Une loi impersonnelle, mais une fermeté affichée

Face aux interrogations des députés, Ousmane Sonko a précisé que le texte législatif ne cible aucune catégorie de personnes en particulier. « Une loi, une fois adoptée, s’applique à tous de manière égale. Aucune manœuvre discriminatoire n’a été envisagée ici », a-t-il affirmé avec conviction devant l’hémicycle. Cette clarification visait à désamorcer les critiques sur une possible instrumentalisation politique ou sociale du dispositif.

Soutien des autorités religieuses et dénonciation des réseaux clandestins

Le Premier ministre a souligné le soutien unanime des responsables religieux à cette réforme. Plusieurs guides spirituels et imams ont, selon ses propos, « manifesté leur approbation et leur reconnaissance » envers cette démarche législative. Par ailleurs, il a révélé l’existence présumée de réseaux organisés promouvant ces pratiques au Sénégal, évoquant notamment des cas de jeunes élèves ayant reçu des « incitations financières et matérielles » pour y participer.

Pour Ousmane Sonko, l’inaction de l’État aurait pu entraîner une banalisation progressive de ces actes dans la société sénégalaise. Il a ainsi estimé que cette loi constituait une « barrière indispensable » contre une dérive qu’il juge « inacceptable et contraire aux traditions locales ».

Appel à une justice stricte et rejet des pressions extérieures

Le chef du gouvernement a exhorté le système judiciaire à appliquer la loi avec la plus grande rigueur. « La justice doit garantir une application totale, impartiale et sans concession de ce texte. Aucun passe-droit ne sera toléré », a-t-il déclaré, avertissant que « les gros poissons ne seront pas protégés ». Cette fermeté s’étend également aux tentatives d’ingérence étrangère, qu’il a fermement rejetées.

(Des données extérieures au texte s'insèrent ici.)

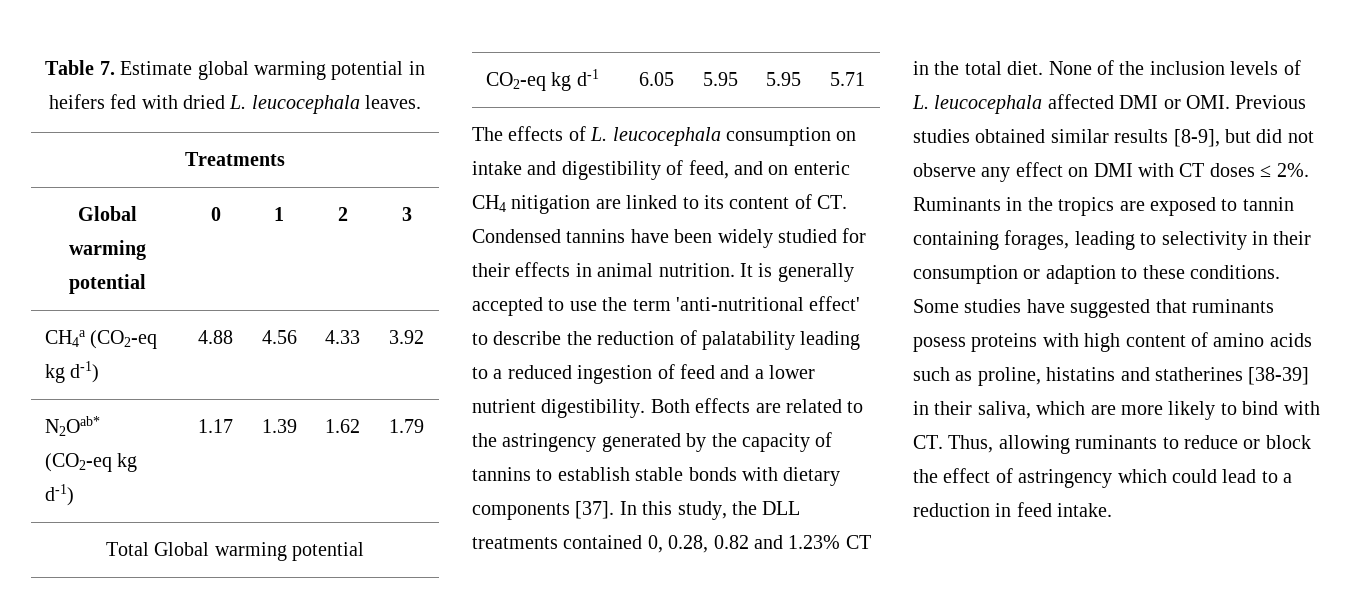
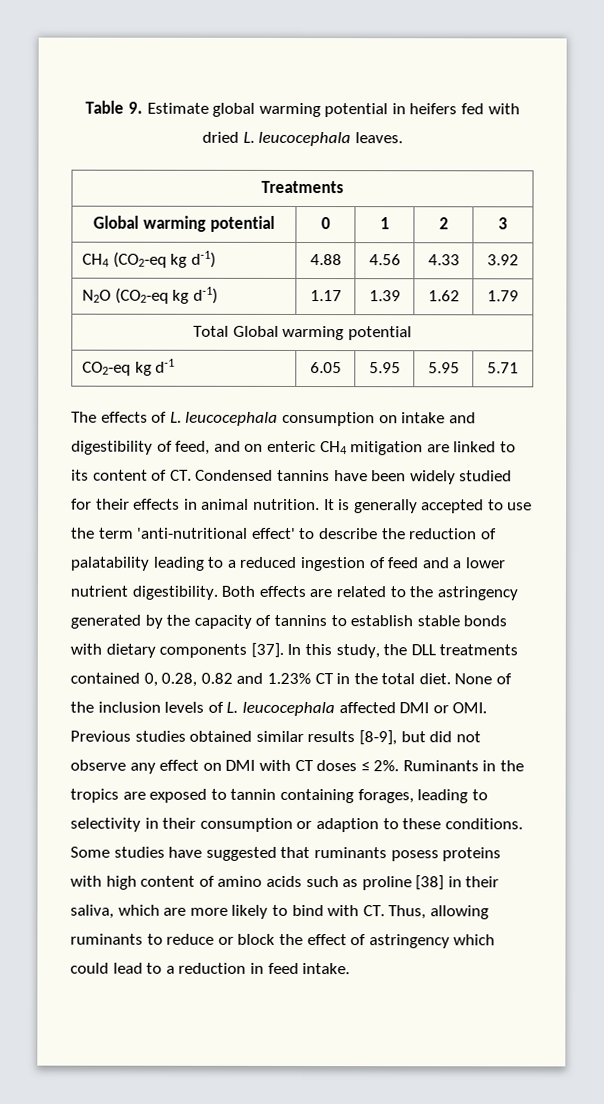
[99,61,115,75] 7. -> [127,101,143,114] 9.
[44,330,86,347] CH4a -> [82,253,110,267] CH4
[44,416,100,436] N2Oab* -> [82,289,112,303] N2O
[511,195,591,214] nitigation -> [350,441,424,456] mitigation
[977,367,1310,386] proline, histatins and statherines [38-39] -> [361,875,445,891] proline [38]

Se référant à certains pays occidentaux, Ousmane Sonko a affirmé que le Sénégal « n’a de leçons à recevoir de personne ». Il a dénoncé une tentative d’imposition de modèles culturels jugés incompatibles avec les valeurs africaines, critiquant au passage une partie de l’élite sénégalaise qu’il accuse de « complexe face à l’Occident ».

Pas de moratoire envisageable

En conclusion de son intervention, le Premier ministre a écarté toute possibilité de suspension ou d’assouplissement de la mesure. « Il n’y aura aucune exception ni aucun délai. Le gouvernement appliquera cette loi dans son intégralité », a-t-il martelé, réaffirmant ainsi la détermination sans réserve de l’État sénégalais à faire respecter ce cadre légal renforcé.

« La société sénégalaise, dans son ensemble, rejette ces pratiques. Notre devoir est de protéger cette unanimité contre toute tentative de subversion », a-t-il ajouté avant de quitter l’hémicycle sous les applaudissements de ses partisans.